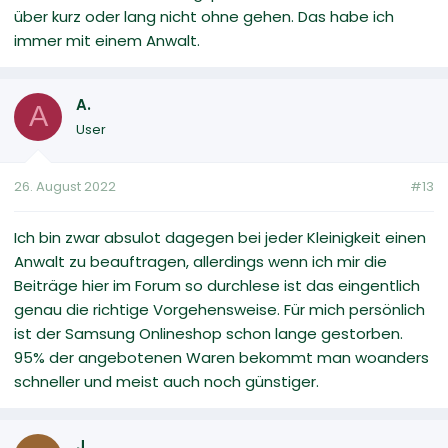
über kurz oder lang nicht ohne gehen. Das habe ich
immer mit einem Anwalt.
A.
A
User
26. August 2022
#13
Ich bin zwar absulot dagegen bei jeder Kleinigkeit einen
Anwalt zu beauftragen, allerdings wenn ich mir die
Beiträge hier im Forum so durchlese ist das eingentlich
genau die richtige Vorgehensweise. Für mich persönlich
ist der Samsung Onlineshop schon lange gestorben.
95% der angebotenen Waren bekommt man woanders
schneller und meist auch noch günstiger.
J.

=-=-=

- **TASK PROMPT**: Rewrite the text of the items with every "Anwalt" changed to "Rechtsanwalt" and everything else left as it is. Leave the pictures out of your answer.

- **SOLUTION TO THE EXERCISE**:
über kurz oder lang nicht ohne gehen. Das habe ich
immer mit einem Rechtsanwalt.
A.
A
User
26. August 2022
#13
Ich bin zwar absulot dagegen bei jeder Kleinigkeit einen
Rechtsanwalt zu beauftragen, allerdings wenn ich mir die
Beiträge hier im Forum so durchlese ist das eingentlich
genau die richtige Vorgehensweise. Für mich persönlich
ist der Samsung Onlineshop schon lange gestorben.
95% der angebotenen Waren bekommt man woanders
schneller und meist auch noch günstiger.
J.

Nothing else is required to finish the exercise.